In Carroll’s poem the snark hunters have a map of the oceans to guide them—a blank sheet of paper. The sustainable development hunters also have a map: the report of the High Level Panel on the post-2015 development agenda, a piece of work led by David Cameron and the Presidents of Indonesia and Liberia. However, it is a document that leaves too many questions unanswered. Indeed, the biggest blank space is the report’s description of inclusive growth.

The High Level Panel’s targets for achieving inclusive growth are jobs, education, infrastructure, and a better business environment. There’s nothing wrong with these per se, but why these four areas in particular? Would meeting these targets really address inequality? Are these any different from what was in the Millennium Development Goals? Perhaps most controversially, for the media at least, does inequality matter at all? The danger is that we end up with a meaningless rag-bag of lowest common denominator measures united only by the inclusive growth wrapper that is put around them.

The challenge for the world’s leaders is to get beyond the platitude of inclusive growth and figure out what sustainable development really means for countries rich and poor alike. Environmental sustainability must be central, of course. But we also have to define our social goals precisely, including but also going beyond the basic needs set out in the Millennium Development Goals. This is where the Social Progress Index is trying to make a difference. It attempts to capture the holistic sense of the different dimensions of what makes a good society. As well as the basic poverty issues of the MDGs, the Social Progress Index also highlights big issues that, though urgent, are not currently on the agenda for the Sustainable Development Goals: obesity (a global epidemic, not just a problem for the usual suspect fatties of America; Mexico and Egypt have higher levels of obesity than the U.S.); gender equity (which goes far beyond basic reproductive rights and access to primary education); and, minority rights (the opportunity for every citizen to get on with their life free from discrimination is an essential part of wellbeing).

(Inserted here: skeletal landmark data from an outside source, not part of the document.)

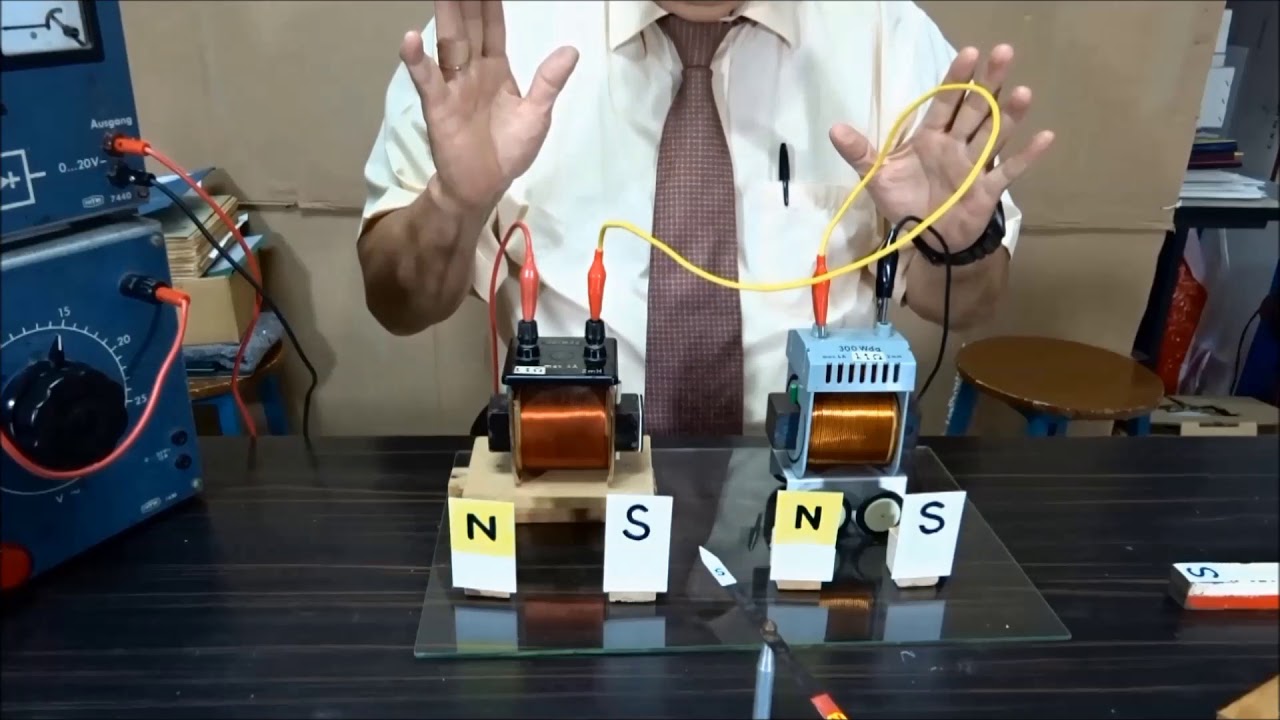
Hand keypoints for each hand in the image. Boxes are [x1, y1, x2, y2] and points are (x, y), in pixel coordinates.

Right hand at [400, 1, 578, 210]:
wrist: (484, 185)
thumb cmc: (509, 150)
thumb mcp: (537, 115)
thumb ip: (549, 82)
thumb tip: (571, 50)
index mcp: (495, 68)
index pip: (492, 27)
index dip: (489, 3)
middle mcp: (471, 70)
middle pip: (467, 26)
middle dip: (464, 0)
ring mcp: (453, 85)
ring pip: (448, 43)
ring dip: (444, 15)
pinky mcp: (438, 106)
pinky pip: (427, 80)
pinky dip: (418, 61)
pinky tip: (410, 39)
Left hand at [829, 45, 1054, 251]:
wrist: (923, 238)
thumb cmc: (904, 201)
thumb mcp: (876, 176)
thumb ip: (860, 152)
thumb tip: (834, 128)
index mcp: (930, 137)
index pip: (945, 102)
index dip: (956, 79)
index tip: (968, 54)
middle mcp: (956, 145)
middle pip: (975, 109)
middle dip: (989, 83)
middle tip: (1004, 53)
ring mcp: (975, 165)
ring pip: (995, 134)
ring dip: (1009, 115)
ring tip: (1024, 92)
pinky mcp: (987, 189)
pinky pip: (1010, 170)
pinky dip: (1027, 156)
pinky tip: (1046, 137)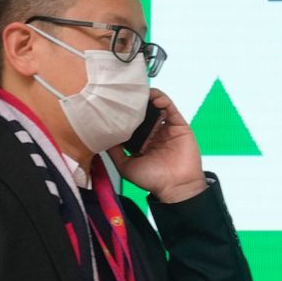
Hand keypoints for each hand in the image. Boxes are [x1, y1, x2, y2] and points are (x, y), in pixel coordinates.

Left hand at [107, 88, 207, 202]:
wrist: (175, 186)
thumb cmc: (152, 180)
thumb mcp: (126, 166)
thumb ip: (115, 152)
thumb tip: (102, 136)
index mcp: (142, 141)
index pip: (134, 122)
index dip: (126, 113)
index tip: (116, 104)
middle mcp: (155, 133)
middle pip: (145, 112)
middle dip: (137, 103)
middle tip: (127, 95)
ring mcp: (167, 128)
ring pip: (158, 107)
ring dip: (150, 98)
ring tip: (140, 94)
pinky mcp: (179, 125)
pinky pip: (171, 109)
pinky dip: (163, 100)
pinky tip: (155, 99)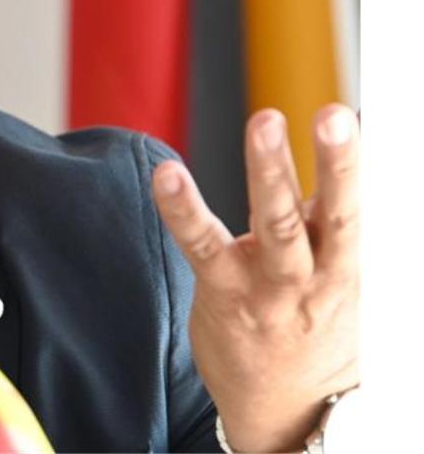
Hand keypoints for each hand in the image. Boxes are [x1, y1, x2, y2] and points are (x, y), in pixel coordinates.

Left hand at [151, 105, 358, 452]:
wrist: (285, 409)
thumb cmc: (309, 326)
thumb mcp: (336, 278)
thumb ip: (328, 222)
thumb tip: (339, 158)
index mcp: (347, 266)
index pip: (356, 208)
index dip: (356, 163)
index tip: (354, 116)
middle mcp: (317, 276)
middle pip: (334, 215)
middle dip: (337, 163)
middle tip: (334, 115)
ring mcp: (271, 288)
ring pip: (276, 225)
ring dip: (272, 171)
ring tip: (267, 121)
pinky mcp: (226, 293)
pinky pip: (202, 245)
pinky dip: (184, 208)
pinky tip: (168, 175)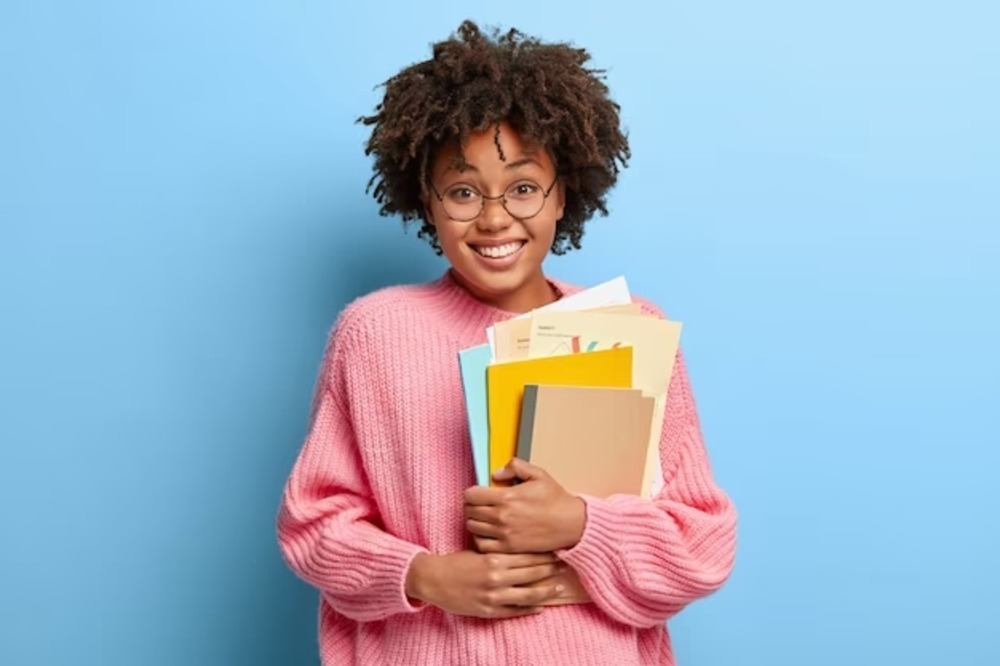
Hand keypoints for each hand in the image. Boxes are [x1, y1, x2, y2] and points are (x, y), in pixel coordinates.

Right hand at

Carroll’s snark hunters are warned to beware the dangerous ‘boojum.’ The poem ends when one of them finds the snark but then disappears (“For the snark was a boojum, you see”). If the world’s leaders persist with the pursuit of the snark of inclusive growth as the answer to all our ills, they may find that it is a boojum—that the targets are either meaningless or elusive and that the grand coalition of government, business and philanthropy that has been assembled to rise to this challenge will “softly and suddenly vanish away, and never be met with again.”